━━━ DATASET ENTRIES

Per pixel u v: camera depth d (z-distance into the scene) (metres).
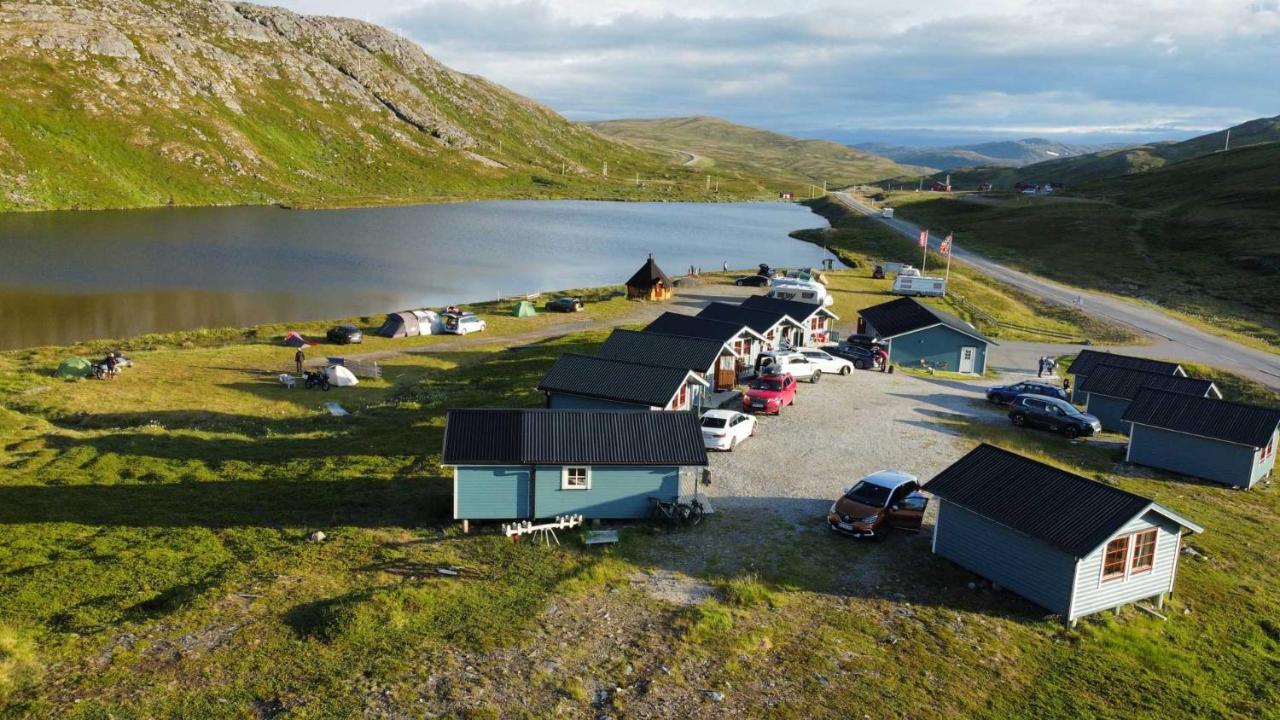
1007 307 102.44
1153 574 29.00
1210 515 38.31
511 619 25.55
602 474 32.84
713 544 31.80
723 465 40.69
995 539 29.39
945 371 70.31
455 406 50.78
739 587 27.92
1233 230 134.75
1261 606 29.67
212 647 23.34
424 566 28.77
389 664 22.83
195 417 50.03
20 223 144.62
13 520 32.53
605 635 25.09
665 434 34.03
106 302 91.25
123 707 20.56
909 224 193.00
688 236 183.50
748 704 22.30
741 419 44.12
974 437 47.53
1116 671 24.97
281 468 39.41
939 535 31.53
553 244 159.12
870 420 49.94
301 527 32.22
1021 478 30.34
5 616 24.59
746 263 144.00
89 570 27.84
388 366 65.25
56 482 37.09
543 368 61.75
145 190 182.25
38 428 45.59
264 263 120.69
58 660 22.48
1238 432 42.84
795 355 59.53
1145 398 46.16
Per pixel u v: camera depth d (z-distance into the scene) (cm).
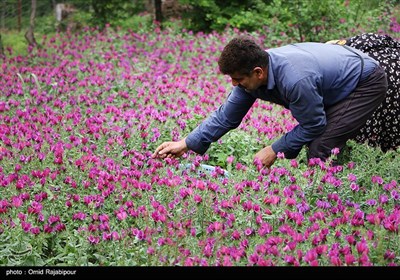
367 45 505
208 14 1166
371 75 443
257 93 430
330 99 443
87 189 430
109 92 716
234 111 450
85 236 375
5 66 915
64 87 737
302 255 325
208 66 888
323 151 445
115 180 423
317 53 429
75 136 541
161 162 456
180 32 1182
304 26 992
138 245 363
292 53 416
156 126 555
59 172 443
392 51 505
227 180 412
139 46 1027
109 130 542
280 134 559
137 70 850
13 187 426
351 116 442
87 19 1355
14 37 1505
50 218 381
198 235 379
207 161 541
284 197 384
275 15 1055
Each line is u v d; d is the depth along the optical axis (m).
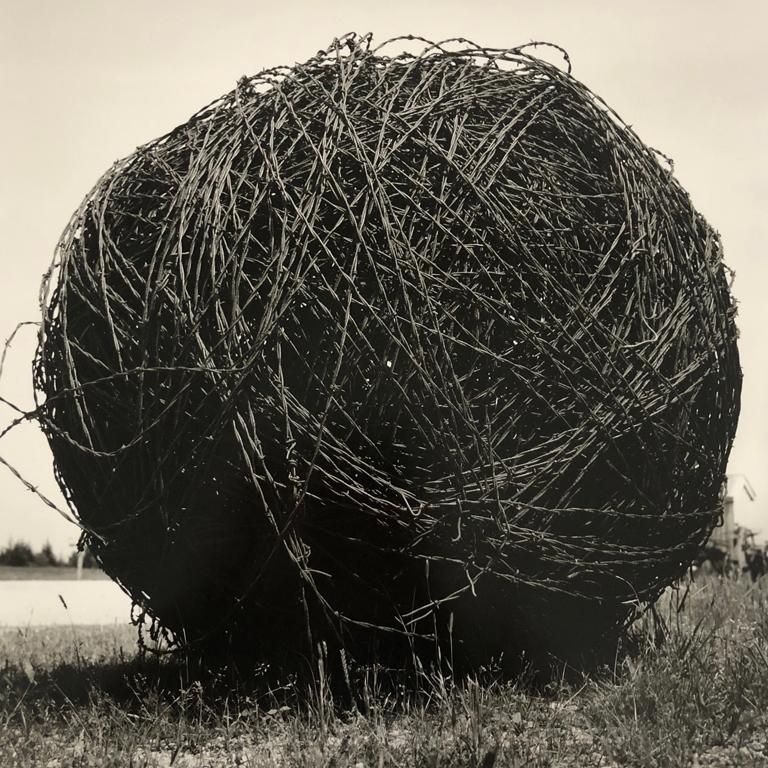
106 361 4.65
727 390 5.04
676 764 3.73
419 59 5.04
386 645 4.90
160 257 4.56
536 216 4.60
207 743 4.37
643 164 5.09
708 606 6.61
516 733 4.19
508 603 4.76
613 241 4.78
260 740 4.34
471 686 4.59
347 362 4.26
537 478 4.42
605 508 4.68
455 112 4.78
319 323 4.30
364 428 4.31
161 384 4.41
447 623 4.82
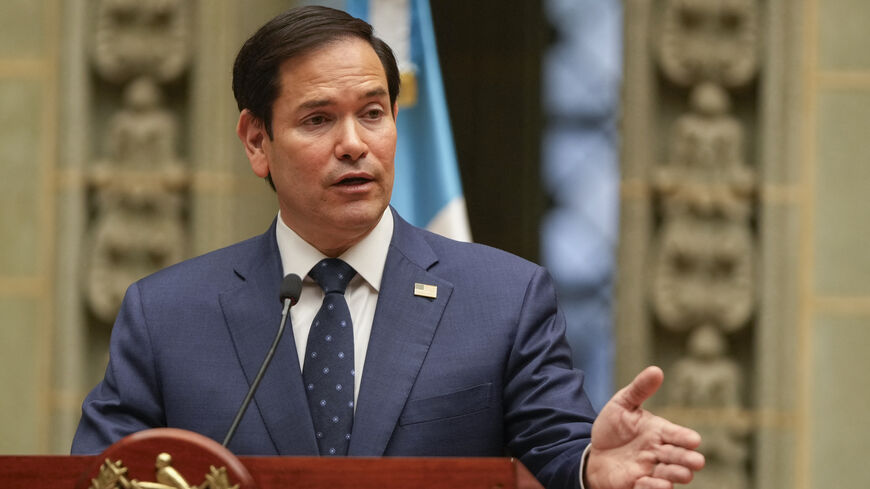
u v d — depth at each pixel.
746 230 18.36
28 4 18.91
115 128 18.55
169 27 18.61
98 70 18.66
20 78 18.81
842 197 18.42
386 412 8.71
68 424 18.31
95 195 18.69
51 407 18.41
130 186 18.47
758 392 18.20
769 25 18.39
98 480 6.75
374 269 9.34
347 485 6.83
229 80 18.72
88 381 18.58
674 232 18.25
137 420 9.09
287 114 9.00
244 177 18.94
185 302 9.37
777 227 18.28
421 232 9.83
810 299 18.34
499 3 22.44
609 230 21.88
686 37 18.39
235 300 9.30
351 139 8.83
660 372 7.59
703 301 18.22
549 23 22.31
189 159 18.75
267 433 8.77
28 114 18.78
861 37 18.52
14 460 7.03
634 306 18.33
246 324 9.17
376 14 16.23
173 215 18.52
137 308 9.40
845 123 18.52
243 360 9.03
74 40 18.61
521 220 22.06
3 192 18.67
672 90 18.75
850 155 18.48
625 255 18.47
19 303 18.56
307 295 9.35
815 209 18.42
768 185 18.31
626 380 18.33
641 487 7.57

━━━━━━

EXERCISE REQUIREMENTS:
Transcribe the listing above in full. Pictures are not part of the copy.

FINISHED TASK:
Per pixel u v: camera depth d (z-distance into the scene) (metres).
1007 307 102.44
1153 574 29.00
1210 515 38.31
511 619 25.55
602 474 32.84
713 544 31.80
723 465 40.69
995 539 29.39
945 371 70.31
455 406 50.78
739 587 27.92
1233 230 134.75
1261 606 29.67
212 647 23.34
424 566 28.77
389 664 22.83
195 417 50.03
20 223 144.62
13 520 32.53
605 635 25.09
665 434 34.03
106 302 91.25
123 707 20.56
909 224 193.00
688 236 183.50
748 704 22.30
741 419 44.12
974 437 47.53
1116 671 24.97
281 468 39.41
939 535 31.53
553 244 159.12
870 420 49.94
301 527 32.22
1021 478 30.34
5 616 24.59
746 263 144.00
89 570 27.84
388 366 65.25
56 482 37.09
543 368 61.75
145 190 182.25
38 428 45.59
264 263 120.69
58 660 22.48
1238 432 42.84
795 355 59.53
1145 398 46.16
Per pixel u v: camera depth d (z-distance into the scene) (cm).
367 45 505
208 14 1166
371 75 443
257 93 430
330 99 443
87 189 430
109 92 716
234 111 450
85 236 375
5 66 915
64 87 737
302 255 325
208 66 888
323 151 445
115 180 423
317 53 429
75 136 541
161 162 456
180 32 1182
304 26 992
138 245 363
292 53 416
156 126 555
59 172 443
392 51 505
227 180 412
139 46 1027
109 130 542
280 134 559
137 70 850
13 187 426
351 116 442
87 19 1355
14 37 1505
50 218 381
198 235 379
207 161 541
284 197 384
275 15 1055
Each line is u v d; d is the depth along the optical axis (m).
106 361 4.65
727 390 5.04
676 764 3.73
419 59 5.04
386 645 4.90
160 257 4.56
536 216 4.60
207 743 4.37
643 164 5.09
708 606 6.61
516 733 4.19
508 603 4.76
613 241 4.78
260 740 4.34
471 686 4.59
347 362 4.26
537 478 4.42
605 508 4.68
455 112 4.78
319 323 4.30
364 428 4.31
161 384 4.41
447 623 4.82
u v d — depth at each pixel.
746 230 18.36
28 4 18.91
115 128 18.55
169 27 18.61
98 70 18.66
20 78 18.81
842 197 18.42
386 412 8.71
68 424 18.31
95 195 18.69
51 407 18.41
130 186 18.47
758 392 18.20
769 25 18.39
98 480 6.75
374 269 9.34
347 485 6.83
229 80 18.72
88 381 18.58
674 232 18.25
137 420 9.09
287 114 9.00
244 177 18.94
185 302 9.37
777 227 18.28
421 232 9.83
810 299 18.34
499 3 22.44
609 230 21.88
686 37 18.39
235 300 9.30
351 139 8.83
660 372 7.59
703 301 18.22
549 23 22.31
189 159 18.75
267 433 8.77
28 114 18.78
861 37 18.52
14 460 7.03
634 306 18.33
246 324 9.17
376 14 16.23
173 215 18.52
137 308 9.40
845 123 18.52
243 360 9.03
74 40 18.61
521 220 22.06
3 192 18.67
672 90 18.75
850 155 18.48
625 255 18.47
19 303 18.56
307 295 9.35
815 209 18.42
768 185 18.31
626 380 18.33
641 487 7.57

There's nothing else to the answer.